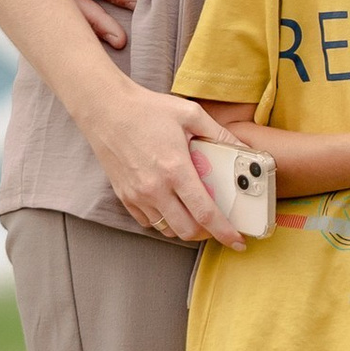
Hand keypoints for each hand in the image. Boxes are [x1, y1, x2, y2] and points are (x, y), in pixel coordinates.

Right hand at [78, 78, 244, 246]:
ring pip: (167, 229)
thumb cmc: (147, 109)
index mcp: (176, 169)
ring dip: (185, 227)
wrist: (105, 109)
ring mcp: (137, 195)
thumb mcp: (190, 114)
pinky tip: (171, 203)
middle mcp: (155, 188)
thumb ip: (219, 134)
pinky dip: (164, 219)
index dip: (225, 231)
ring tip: (194, 212)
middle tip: (217, 223)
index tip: (237, 241)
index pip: (205, 213)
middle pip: (187, 230)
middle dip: (207, 233)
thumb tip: (244, 149)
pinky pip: (148, 221)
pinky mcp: (124, 196)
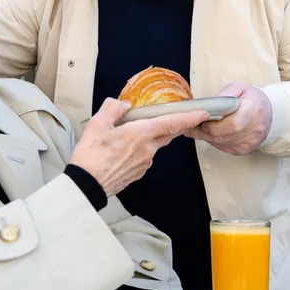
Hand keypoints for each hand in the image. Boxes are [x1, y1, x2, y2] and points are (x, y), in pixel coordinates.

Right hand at [70, 98, 208, 196]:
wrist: (87, 185)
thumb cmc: (91, 157)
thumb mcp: (97, 124)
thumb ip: (113, 108)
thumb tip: (123, 105)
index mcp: (140, 134)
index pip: (171, 123)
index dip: (189, 117)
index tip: (202, 113)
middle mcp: (147, 149)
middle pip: (167, 133)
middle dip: (177, 125)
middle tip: (182, 117)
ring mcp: (144, 162)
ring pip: (154, 144)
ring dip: (152, 136)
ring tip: (134, 131)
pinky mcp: (139, 172)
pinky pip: (146, 155)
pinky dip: (142, 147)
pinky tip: (127, 147)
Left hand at [187, 82, 272, 155]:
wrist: (268, 113)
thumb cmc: (252, 100)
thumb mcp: (239, 88)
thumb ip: (223, 94)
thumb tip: (208, 104)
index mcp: (252, 110)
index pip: (233, 124)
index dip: (215, 124)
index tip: (205, 119)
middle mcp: (253, 129)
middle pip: (223, 136)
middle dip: (205, 130)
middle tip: (197, 122)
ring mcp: (249, 142)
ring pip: (220, 143)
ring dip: (207, 136)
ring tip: (204, 125)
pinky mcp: (244, 150)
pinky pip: (223, 147)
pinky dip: (215, 141)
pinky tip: (215, 132)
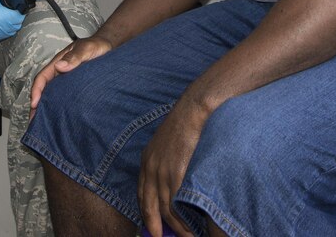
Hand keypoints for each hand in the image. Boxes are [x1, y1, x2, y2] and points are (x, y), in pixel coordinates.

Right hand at [29, 36, 113, 118]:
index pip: (42, 77)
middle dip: (37, 104)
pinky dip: (60, 107)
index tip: (34, 103)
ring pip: (53, 95)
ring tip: (45, 124)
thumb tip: (59, 66)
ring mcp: (67, 80)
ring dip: (47, 108)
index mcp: (58, 63)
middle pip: (44, 89)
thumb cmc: (96, 45)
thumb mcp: (85, 49)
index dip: (36, 90)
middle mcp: (60, 72)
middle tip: (34, 121)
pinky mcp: (75, 87)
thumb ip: (74, 57)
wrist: (109, 47)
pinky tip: (62, 118)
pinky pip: (64, 97)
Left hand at [138, 98, 209, 236]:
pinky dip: (182, 219)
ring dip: (174, 226)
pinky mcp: (176, 174)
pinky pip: (176, 203)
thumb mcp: (167, 143)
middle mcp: (150, 169)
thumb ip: (165, 160)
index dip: (145, 211)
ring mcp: (162, 172)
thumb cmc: (185, 124)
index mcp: (147, 161)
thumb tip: (171, 177)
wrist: (193, 111)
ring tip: (184, 236)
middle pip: (148, 206)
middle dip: (153, 225)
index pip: (141, 193)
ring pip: (164, 209)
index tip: (150, 224)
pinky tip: (189, 226)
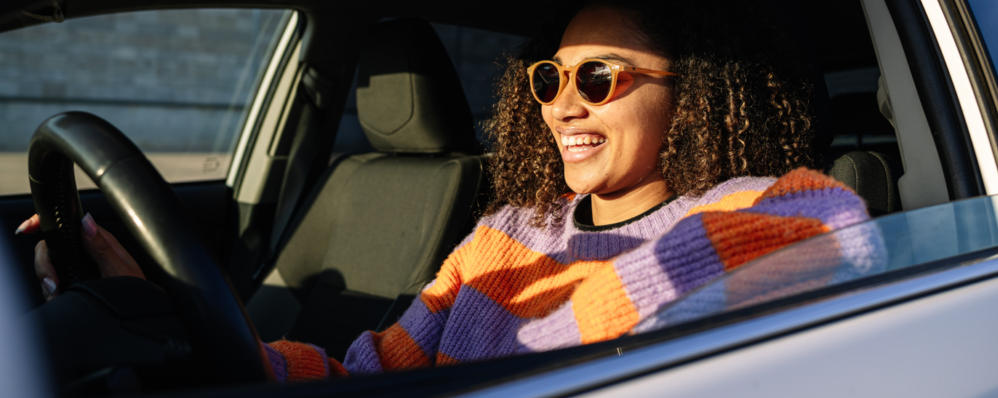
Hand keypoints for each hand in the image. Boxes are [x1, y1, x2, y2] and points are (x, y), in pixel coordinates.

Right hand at [18, 213, 145, 300]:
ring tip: (58, 292)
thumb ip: (101, 247)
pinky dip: (51, 292)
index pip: (69, 225)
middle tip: (53, 281)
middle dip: (44, 264)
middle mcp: (87, 253)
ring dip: (47, 280)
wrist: (137, 315)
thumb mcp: (120, 270)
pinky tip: (59, 297)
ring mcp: (78, 268)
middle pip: (50, 247)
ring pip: (48, 267)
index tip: (29, 227)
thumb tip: (86, 221)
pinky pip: (52, 284)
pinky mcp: (72, 284)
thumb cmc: (137, 293)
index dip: (46, 223)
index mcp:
☆ ☆ ☆
:: THE PROBLEM ::
Reproduce verbatim the opening line of the material and every line after it, up to and including the line with "middle tip: (182, 117)", but no pictures.

:: EXERCISE RESPONSE ::
Hand keypoints for each hand in the image. Boxes are [x1, y1, x2, y2] and points are (x, y), in pixel coordinates.

Right hand at [78, 78, 244, 246]:
ring pip: (167, 229)
thumb cmc: (147, 109)
index mcp: (176, 169)
ring dip: (185, 227)
wrist: (105, 109)
ring mcp: (137, 195)
thumb mcp: (190, 114)
pinky tip: (171, 203)
middle mcp: (155, 188)
thumb ip: (219, 134)
pinky dip: (164, 219)
index dip: (225, 231)
ring tip: (194, 212)
middle tip: (217, 223)
index tip: (237, 241)
index pip: (205, 213)
middle pip: (187, 230)
middle dip: (207, 233)
thumb tip: (244, 149)
pinky pip: (148, 221)
pinky mcp: (124, 196)
Hand keypoints for each hand in the image. Boxes are [x1, y1, x2, y2] and points are (x, y), in pixel coordinates.

Right hand at [70, 98, 208, 196]:
wrist: (87, 185)
thumb cmc: (91, 157)
thumb mcp: (97, 124)
thumb ip: (113, 108)
thumb tip: (123, 105)
index mcp: (140, 134)
index pip: (171, 123)
index dip: (189, 117)
index tip: (202, 113)
middle mcp: (147, 149)
middle pip: (167, 133)
middle dip: (177, 125)
middle tip: (182, 117)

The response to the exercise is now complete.